# Super excited that I added this to the shop!



## stereo.pete (Jan 12, 2014)

Bought this through a co-worker of mine who has used it twice, and picked it up for an absolute steal!


----------



## Dream Burls (Jan 12, 2014)

Sweet! Congrats.


----------



## icanhaschzbrgr (Jan 12, 2014)

Nice one Pete! 
I'm dreaming of getting one day a similar machine with 3-axis precision tilting vise.


----------



## NO ChoP! (Jan 12, 2014)

Damn fine machine, sir!

I'm more excited by shop toys than knives these days.


----------



## Burl Source (Jan 12, 2014)

I like Jet tools.
For the price they are good tools.
We have Jet bandsaws, drum sander, belt disc combo and an edge sander.


----------



## apicius9 (Jan 12, 2014)

Very nice, even better if you got a good deal on it.
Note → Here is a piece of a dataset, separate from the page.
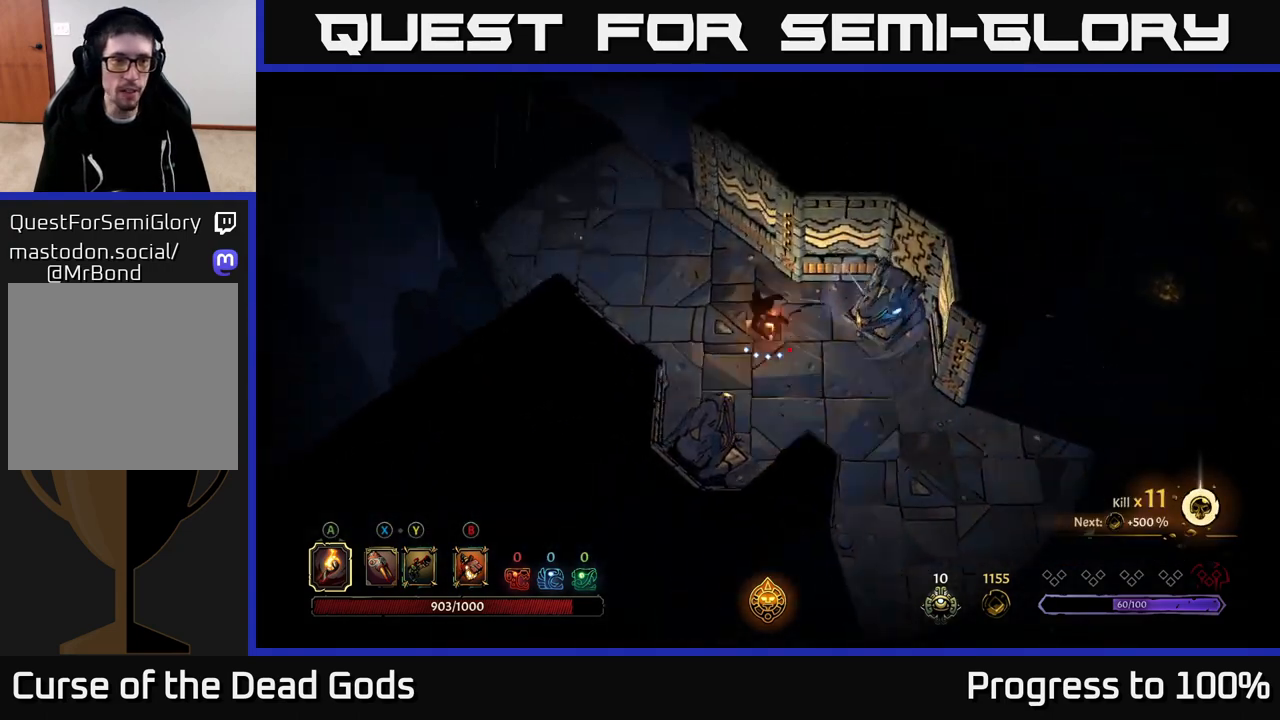
{"buttons": [], "left_stick": "right", "right_stick": "center", "events": [[50, "R2", "up"], [183, "left_stick", "up"], [467, "left_stick", "right"]]}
My drill press and belt/disc sander are Jet also. Very reliable on the hobbyist level so far. 

Stefan


----------



## Chef Andy (Jan 12, 2014)

Looks awesome! Excuse my ignorance, but what exactly is that?


----------



## Nmko (Jan 12, 2014)

Chef Andy said:


> Looks awesome! Excuse my ignorance, but what exactly is that?



a standing drill press.

edit: nice one pete!


----------



## Mrmnms (Jan 12, 2014)

3 months ago, I bought I a cheap used drill press to replace my old one that was shot. The replacement is garbage. Should have gone with a Jet.


----------



## NO ChoP! (Jan 12, 2014)

I have a Ryobi and will upgrade sometime in the near future. It works fine for drilling holes in westerns, so-so for drilling wa holes, but really bites at drilling steel, even with good bits.

Don't know if I'll swing for a Jet or settle for a Rikon or the like, though....


----------



## greasedbullet (Jan 12, 2014)

Yeah. I would love a new drill press, mine is exceedingly mediocre.

Congrats.


----------



## Dave Martell (Jan 12, 2014)

Nice score Pete


----------